-- TEXTO DADO --
● ● ●

El pecado del anacronismo. No
se trata, naturalmente, de pasar de la execración a la admiración:
es cierto que, más allá de la redimensión (necesaria)
de los horrores, el historiador auténtico debe evitar aquí,
como en cualquier otro lugar, el pecado mortal del anacronismo. El
pasado hay que valorarlo según sus categorías,
no según las nuestras: la actividad de aquellos tribunales se inspiraba
en la necesidad de proteger la vida social, cuya tranquilidad se basaba
en una fe común; y estaba movida por el ansia sincera de practicar
la más alta de las caridades: la espiritual.
Así como las autoridades de hoy en
día consideran su obligación la tutela de la salud de los
ciudadanos, la Iglesia católica estaba convencida de tener que
responder ante Dios de la salvación eterna de sus hijos. Salvación
que corría peligro a causa del más tóxico de los
venenos: la herejía.

● ● ●

-- QUÉ HAY QUE HACER --
Cambia "historiador" por "estudioso" y vuelve a escribir la parte del texto sobre el anacronismo que empieza con las palabras que contienen "El pecado del" y acaba con "caridades: la espiritual.".

-- DATOS SACADOS --
● ● ●

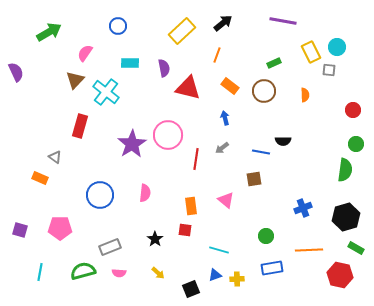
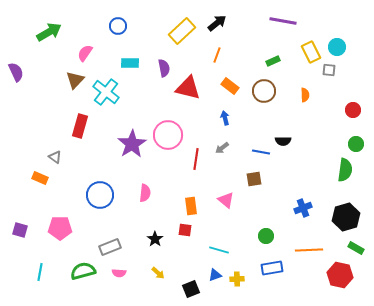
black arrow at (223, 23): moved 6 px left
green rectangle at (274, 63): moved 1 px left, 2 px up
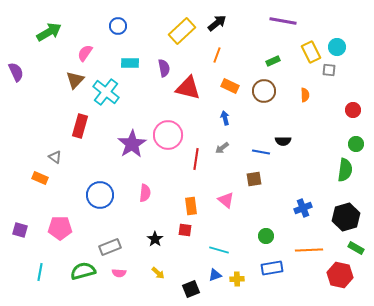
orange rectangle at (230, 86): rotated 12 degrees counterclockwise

● ● ●

-- LA SOLUCIÓN --
El pecado del anacronismo. No
se trata, naturalmente, de pasar de la execración a la admiración:
es cierto que, más allá de la redimensión (necesaria)
de los horrores, el estudioso auténtico debe evitar aquí,
como en cualquier otro lugar, el pecado mortal del anacronismo. El
pasado hay que valorarlo según sus categorías,
no según las nuestras: la actividad de aquellos tribunales se inspiraba
en la necesidad de proteger la vida social, cuya tranquilidad se basaba
en una fe común; y estaba movida por el ansia sincera de practicar
la más alta de las caridades: la espiritual.